Ces dispositions visent à réformer en profondeur le régime de publicité des participations importantes instauré par la loi du 2 mars 1989. L'une des conséquences les plus évidentes à mes yeux, c'est qu'alors qu'avant, il était légalement possible de se dissimuler derrière une structure intermédiaire, ce ne sera plus le cas: la notification devra émaner de l'ensemble des entités qui constituent la chaîne de contrôle d'une entreprise visée par la loi. Les règles de calcul des seuils de notification s'en trouvent aussi modifiées.
Qu'entendez-vous par «entreprise visée par la loi»?
Ce sont toutes les sociétés dont les actions sont admises sur un marché réglementé ou sur Alternext. Le Marché libre échappe en revanche à la sphère d'application, sauf celles qui, à l'instar de Realco, Newton21 ou OTC, ont volontairement opté pour le régime légal.

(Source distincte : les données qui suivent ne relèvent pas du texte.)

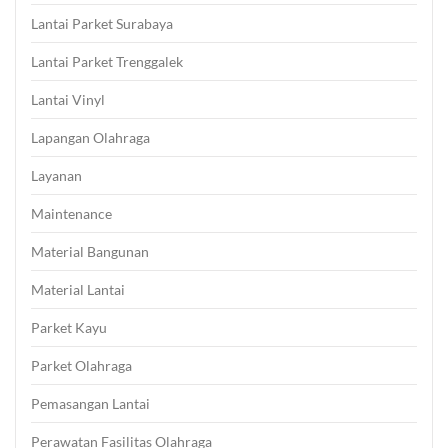
Lantai Parket Surabaya
Lantai Parket Trenggalek
Lantai Vinyl
Lapangan Olahraga
Layanan
Maintenance
Material Bangunan
Material Lantai
Parket Kayu
Parket Olahraga
Pemasangan Lantai
Perawatan Fasilitas Olahraga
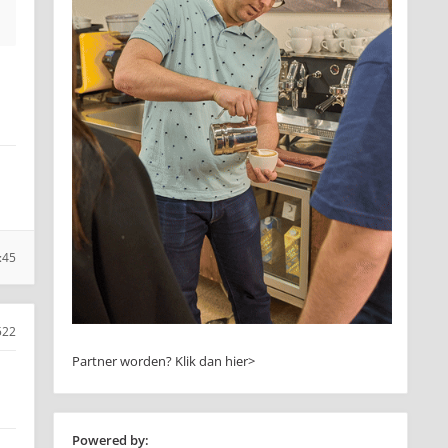
:45
522
Partner worden?
Klik dan hier>
Powered by:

Quels autres changements induit concrètement la nouvelle loi?
Les actionnaires importants ne pourront plus se contenter de rédiger une notification en cas de franchissement de seuil suite à une acquisition ou une cession de titres : ils devront aussi s'y conformer en cas de franchissement passif, suite par exemple à une augmentation de capital, à une fusion, à l'exercice de droits de préemption, etc. Des obligations supplémentaires sont aussi imposées aux entreprises, comme celle de publier périodiquement une brochette de données-clés censées permettre aux personnes tenues à notification de déterminer s'il y a lieu d'en effectuer une. C'est par ailleurs aux sociétés qu'incombe désormais l'obligation de rendre publiques les informations que contiennent les notifications qui leur sont adressées. Enfin, les émetteurs ont la faculté de prévoir un ou plusieurs seuils supplémentaires dans leurs statuts, à choisir entre 1%, 2%, 3%, 4% et 7,5%.
Tous les actionnaires importants devront-ils se dévoiler pour le 31 octobre ?
En fait, tout détenteur - au sens des nouvelles dispositions - de titres conférant le droit de vote, de droits de vote ou d'instruments financiers assimilés dont la participation au 1er septembre atteint ou franchit un seuil légal ou un seuil statutaire conforme à la loi est tenu de procéder à une nouvelle notification pour le 31 octobre, même s'il avait déjà effectué une notification sous l'ancienne réglementation.
Enfin, quelles sont les informations que les sociétés visées doivent mettre à leur disposition avant lundi prochain ?
L'émetteur doit publier le total de son capital, le nombre total de titres conférant le droit de vote et le nombre total de droits de vote, ainsi que, par catégorie, le nombre de titres conférant le droit de vote et le nombre de droits de vote.